California Rep. Darrell Issa, chairman of the House Committee on Oversight and Government Reform. AP Photo/Manuel Balce Ceneta

Updated: 3:59 p.m. ET

The House Oversight Committee is investigating a possible overlap between President Obama's official and political activities.

In a Monday letter to White House lawyer Kathryn Ruemmler, Darrell Issa, the chairman of the Oversight Committee, requests a number of documents related to what he describes as "an array of potentially illegal fundraising behavior."

The primary concerns as expressed in the letter include a March meeting at the White House between Mr. Obama, several DNC officials, and several donors to the president's re-election campaign, as well as the decision to film a campaign video in the White House. Additionally, the letter questions what Issa describes as Mr.
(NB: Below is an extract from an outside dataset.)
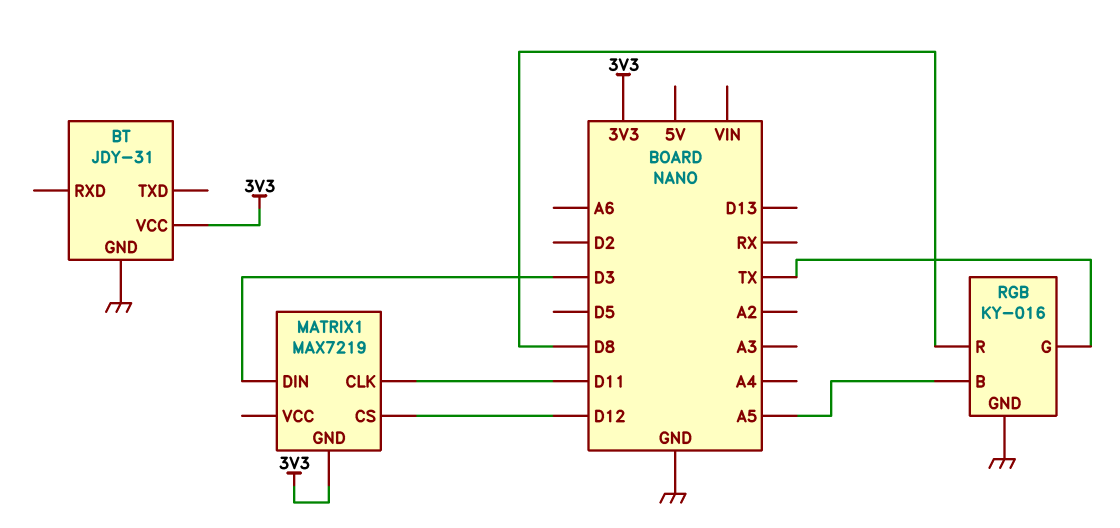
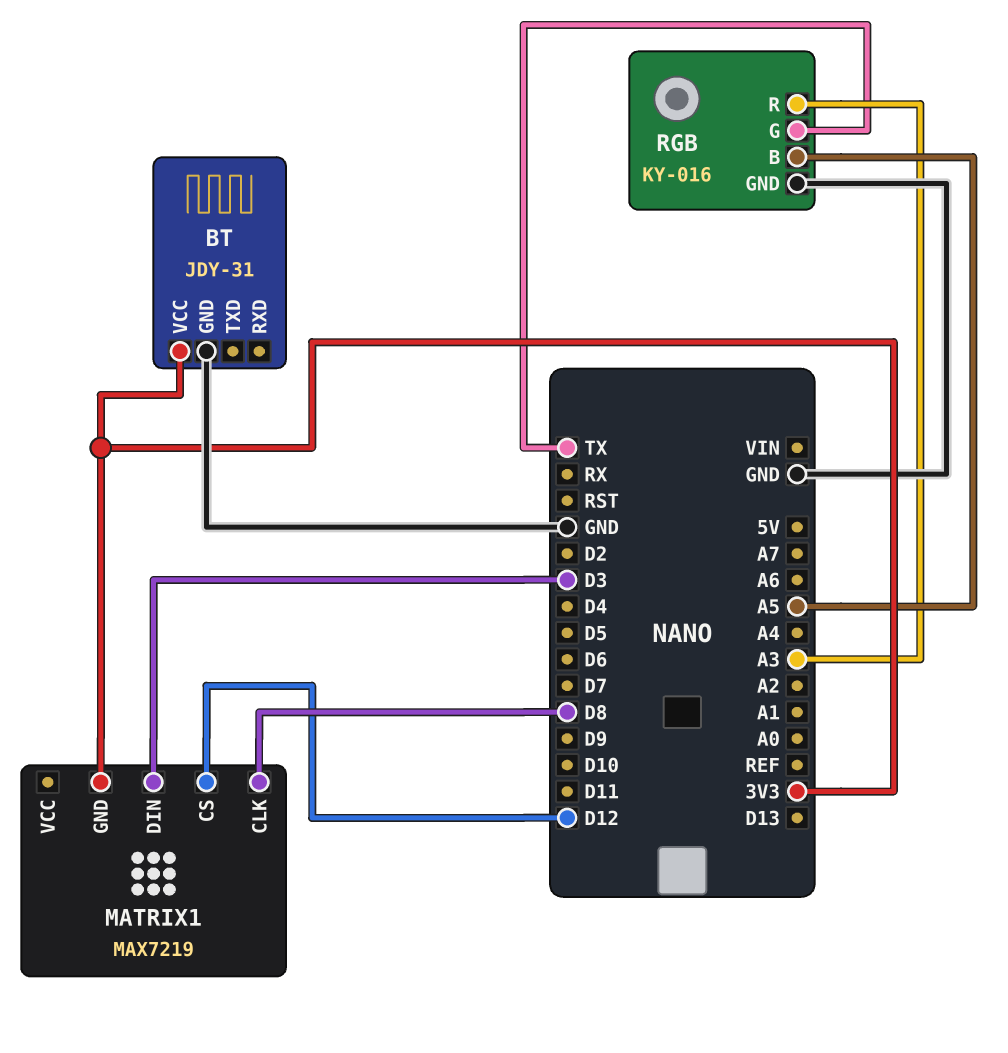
MATRIX1 pin CLK: D11 -> D8
RGB pin R: D8 -> A3

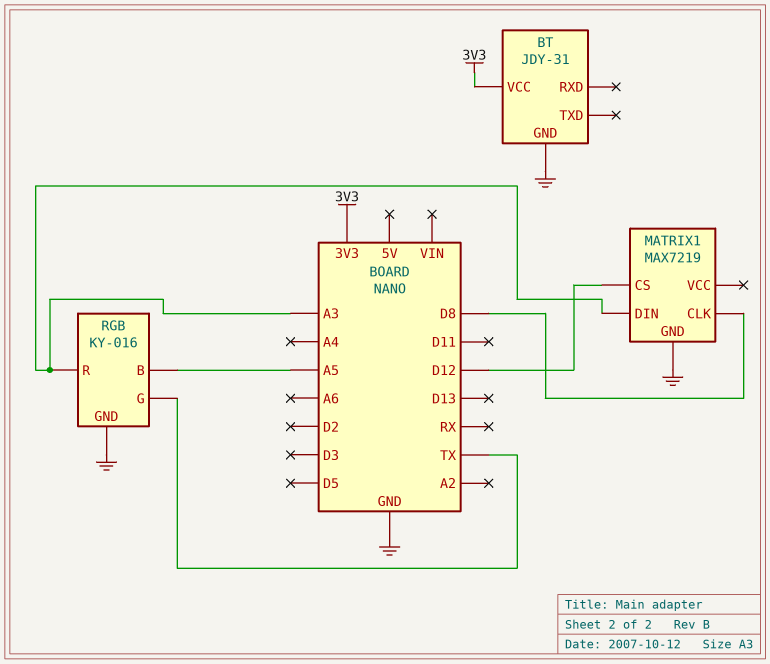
MATRIX1 pin DIN: D3 -> A3
MATRIX1 pin GND: 3V3 -> GND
Obama's "aggressively using the White House itself and federal employees within the Executive Office of the President (EOP) to solicit donations."

"Putting aside the negative impact that these fundraising tactics will have on the stature of the presidency generally, some of these tactics may also violate federal law," the letter reads.

A White House official strongly disputes the impropriety of the events in question, however, and argues that the actions in question are routine among sitting presidents.

"As we have said in the past, these activities were wholly appropriate and routinely done in past Administrations, as evidence by the scores of examples spanning the past three decades," a White House official told Hotsheet. "In fact, experts and lawyers have all said publicly that all of what the Obama team is doing is above board."

Regardless, a spokesman for the House Oversight Committee said the Obama administration had a "clear obligation" to answer the committee's questions, particularly in regard to the March meeting.

"The involvement of the DNC at a White House event that used public resources raises certain questions," said spokesman Frederick Hill. "The White House has a clear obligation in this matter to explain and document the real purpose of the event, why the DNC was involved, and the reason for the use of resources paid for by taxpayers to support a DNC event."

Issa has requested that documents and communications related to the events in question be turned over by July 26.